Let’s stop the sepsis high-five.

82 y/o F from SNF, AMS, “foul smelling urine.”

80/50, 103.1 PR, 120HR 98%.

An initial POCUS showed a collapsing IVC, you give 30 cc/kg LR, 650 Tylenol PR, vancomycin loading dose, and 3.375g Zosyn. BP is now 110/74, HR is 80 bpm, labs show an obvious UTI, and you call to admit the patient.

Or as I like to call this, the “sepsis-high five.”


This is a single center study of 828 patients looking at time delay between first and second antibiotic. They broke it down to 6, 8, 12, and 24 hour drugs, and considered a delay of 25% significant (90 minutes for a q6 hour drug, 180 minutes for a BID drug, etc). The primary outcome being in-hospital mortality.

So what’d they find? Well, unsurprisingly, they found that 72% of patients had a delay with 6hr dosing between their first dose and second dose compared to 47% for Q8hr antibiotics, and 25% for Q12hr antibiotics. (<5% for Q24hr drugs- but they had 6 hours to hang the dang drug!)… They acknowledge several issues: we often order a one time dose in the ED, but the upstairs care only knows Q6hr drugs at 12-6-12-6 dosing. I think this is most likely the case in this study, since the next dose for a 6, 8, and 12 hour drug were 9.55, 9.6, and 10.6hr respectively. They also acknowledge that it is possible that delayed second antibiotics are not inherently contributory to adverse patient outcomes, but simply a surrogate for patients who generally received less attention and care overall, particularly given 43% of delays occurred in ED boarding in their institute.

Paradoxically, those that received the q6hour antibiotic (cough, ZoSyn, cough), had high rates of adherence to the sepsis bundle (fluid loading, early pressors, early abx, etc) – but also high rates of >25% delays to second doses.

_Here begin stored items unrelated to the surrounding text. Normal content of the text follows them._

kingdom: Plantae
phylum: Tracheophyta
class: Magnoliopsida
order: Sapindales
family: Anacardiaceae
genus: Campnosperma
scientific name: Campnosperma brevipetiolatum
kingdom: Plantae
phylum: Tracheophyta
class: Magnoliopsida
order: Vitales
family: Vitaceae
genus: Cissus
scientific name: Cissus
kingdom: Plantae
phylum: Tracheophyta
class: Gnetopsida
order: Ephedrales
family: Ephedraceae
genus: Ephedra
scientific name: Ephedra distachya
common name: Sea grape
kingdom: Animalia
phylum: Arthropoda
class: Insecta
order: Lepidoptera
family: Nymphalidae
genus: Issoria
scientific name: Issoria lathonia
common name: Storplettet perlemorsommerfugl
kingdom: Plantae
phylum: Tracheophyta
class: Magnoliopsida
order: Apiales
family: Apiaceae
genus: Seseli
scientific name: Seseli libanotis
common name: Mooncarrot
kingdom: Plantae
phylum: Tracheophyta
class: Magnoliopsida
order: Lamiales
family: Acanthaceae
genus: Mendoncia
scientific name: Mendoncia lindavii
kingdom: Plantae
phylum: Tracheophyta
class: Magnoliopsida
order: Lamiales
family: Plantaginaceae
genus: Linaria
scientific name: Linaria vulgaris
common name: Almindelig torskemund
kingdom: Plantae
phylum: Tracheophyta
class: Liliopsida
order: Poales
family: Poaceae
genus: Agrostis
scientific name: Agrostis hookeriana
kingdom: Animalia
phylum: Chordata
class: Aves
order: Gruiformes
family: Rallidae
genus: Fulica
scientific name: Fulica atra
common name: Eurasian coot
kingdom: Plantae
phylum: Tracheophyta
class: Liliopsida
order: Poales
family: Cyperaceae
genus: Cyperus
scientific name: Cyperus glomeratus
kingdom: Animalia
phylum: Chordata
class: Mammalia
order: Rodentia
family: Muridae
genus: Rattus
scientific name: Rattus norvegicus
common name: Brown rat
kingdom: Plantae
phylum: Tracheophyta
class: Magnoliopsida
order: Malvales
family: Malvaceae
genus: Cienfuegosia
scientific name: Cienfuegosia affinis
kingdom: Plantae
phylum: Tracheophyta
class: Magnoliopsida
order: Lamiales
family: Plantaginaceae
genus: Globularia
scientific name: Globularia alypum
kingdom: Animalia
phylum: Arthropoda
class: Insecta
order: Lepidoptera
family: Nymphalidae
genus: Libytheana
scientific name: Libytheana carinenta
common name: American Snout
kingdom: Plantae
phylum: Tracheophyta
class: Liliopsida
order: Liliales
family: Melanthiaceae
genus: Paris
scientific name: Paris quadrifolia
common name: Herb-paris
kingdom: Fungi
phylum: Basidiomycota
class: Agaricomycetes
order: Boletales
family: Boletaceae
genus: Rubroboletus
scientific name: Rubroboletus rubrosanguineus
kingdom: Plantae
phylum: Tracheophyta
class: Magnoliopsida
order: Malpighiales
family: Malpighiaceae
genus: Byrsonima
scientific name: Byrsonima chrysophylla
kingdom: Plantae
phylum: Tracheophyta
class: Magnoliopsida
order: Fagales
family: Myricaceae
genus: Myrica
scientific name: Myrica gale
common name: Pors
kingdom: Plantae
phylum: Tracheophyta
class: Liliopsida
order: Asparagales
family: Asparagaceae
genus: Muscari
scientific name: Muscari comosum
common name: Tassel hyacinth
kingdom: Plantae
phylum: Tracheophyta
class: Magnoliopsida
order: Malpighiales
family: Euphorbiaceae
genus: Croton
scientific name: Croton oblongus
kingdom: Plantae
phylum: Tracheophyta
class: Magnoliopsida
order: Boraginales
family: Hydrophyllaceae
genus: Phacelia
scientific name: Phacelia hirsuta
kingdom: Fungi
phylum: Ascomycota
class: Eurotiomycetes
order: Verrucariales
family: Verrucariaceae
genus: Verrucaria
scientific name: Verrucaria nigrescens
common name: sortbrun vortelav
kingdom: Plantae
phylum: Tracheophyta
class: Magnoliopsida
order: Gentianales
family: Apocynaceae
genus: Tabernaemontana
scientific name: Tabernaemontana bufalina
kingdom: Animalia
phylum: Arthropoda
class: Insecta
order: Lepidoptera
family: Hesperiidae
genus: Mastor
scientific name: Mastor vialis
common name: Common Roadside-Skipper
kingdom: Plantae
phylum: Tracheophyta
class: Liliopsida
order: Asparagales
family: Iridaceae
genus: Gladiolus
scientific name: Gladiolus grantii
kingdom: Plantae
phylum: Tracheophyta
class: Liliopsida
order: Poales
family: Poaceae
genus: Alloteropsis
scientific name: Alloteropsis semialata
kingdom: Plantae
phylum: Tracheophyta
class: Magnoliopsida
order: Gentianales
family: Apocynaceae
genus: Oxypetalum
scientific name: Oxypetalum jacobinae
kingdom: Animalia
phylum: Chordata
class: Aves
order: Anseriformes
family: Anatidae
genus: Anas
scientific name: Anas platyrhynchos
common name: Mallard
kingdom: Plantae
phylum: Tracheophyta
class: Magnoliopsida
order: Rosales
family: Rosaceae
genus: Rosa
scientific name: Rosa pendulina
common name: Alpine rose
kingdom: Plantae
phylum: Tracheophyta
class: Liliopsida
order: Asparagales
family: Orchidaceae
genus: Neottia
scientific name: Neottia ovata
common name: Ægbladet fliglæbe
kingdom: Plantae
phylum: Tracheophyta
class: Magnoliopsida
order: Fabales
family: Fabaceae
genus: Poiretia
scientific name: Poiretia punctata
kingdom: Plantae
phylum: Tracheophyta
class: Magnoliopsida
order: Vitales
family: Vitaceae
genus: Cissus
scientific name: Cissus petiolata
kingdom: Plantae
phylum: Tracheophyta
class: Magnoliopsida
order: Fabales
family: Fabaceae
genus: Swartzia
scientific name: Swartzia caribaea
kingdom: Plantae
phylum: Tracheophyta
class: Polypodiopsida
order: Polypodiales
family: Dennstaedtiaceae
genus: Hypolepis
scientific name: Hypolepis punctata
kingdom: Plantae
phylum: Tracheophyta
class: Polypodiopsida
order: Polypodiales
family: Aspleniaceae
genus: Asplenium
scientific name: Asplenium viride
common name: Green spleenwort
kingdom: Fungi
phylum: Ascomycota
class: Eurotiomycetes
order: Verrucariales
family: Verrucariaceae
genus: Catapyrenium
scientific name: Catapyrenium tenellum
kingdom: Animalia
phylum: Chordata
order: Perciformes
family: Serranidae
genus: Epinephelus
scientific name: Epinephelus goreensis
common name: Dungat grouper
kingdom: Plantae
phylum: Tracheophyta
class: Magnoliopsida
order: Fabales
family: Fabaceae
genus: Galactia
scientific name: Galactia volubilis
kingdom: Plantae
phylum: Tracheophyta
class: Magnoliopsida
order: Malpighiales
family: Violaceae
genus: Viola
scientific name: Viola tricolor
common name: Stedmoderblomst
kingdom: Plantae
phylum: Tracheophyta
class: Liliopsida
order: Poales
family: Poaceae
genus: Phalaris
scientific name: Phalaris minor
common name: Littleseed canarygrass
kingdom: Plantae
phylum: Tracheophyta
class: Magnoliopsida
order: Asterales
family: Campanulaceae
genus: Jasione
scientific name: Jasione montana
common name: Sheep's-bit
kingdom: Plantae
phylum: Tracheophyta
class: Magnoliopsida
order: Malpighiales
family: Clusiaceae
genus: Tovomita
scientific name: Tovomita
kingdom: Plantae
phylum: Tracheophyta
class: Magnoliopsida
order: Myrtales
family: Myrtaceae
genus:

True, it only took an hour and a half to have a delay for zosyn, but that is the point here: while yes, you provided solid care up front, are your system failures (preset administration times from your inpatient order sets) hurting your patients? Or is it a sign that those getting tighter adherence to everything (Q6hr drugs, early pressors, etc), and that those patients are getting better care with better adherence to second dose antibiotics as merely a proxy?

Regardless, there was a 1.6x increased odds of mortality for those with >25% delay, and a 2.4x high rate of mechanical ventilation, with an OR of 72 for a missed second dose of a q 6hr drug, 24 for a q 8hr drug, and 7 for a q 12hr drug.

Call it better care. Call it a reason to do a ZoSyn continuous infusion. Call it an inpatient problem. Regardless, it should not be ignored.

Me? I maintain that if the patient is still in my emergency department, its still my patient no matter how long they have been there. Hence, I’ve been known to periodically order a second dose of ZoSyn – especially for the critically ill and those being transferred. So, much like after a successful intubation post-arrest there is much work to do, there is much work to do post resuscitation for a septic patient.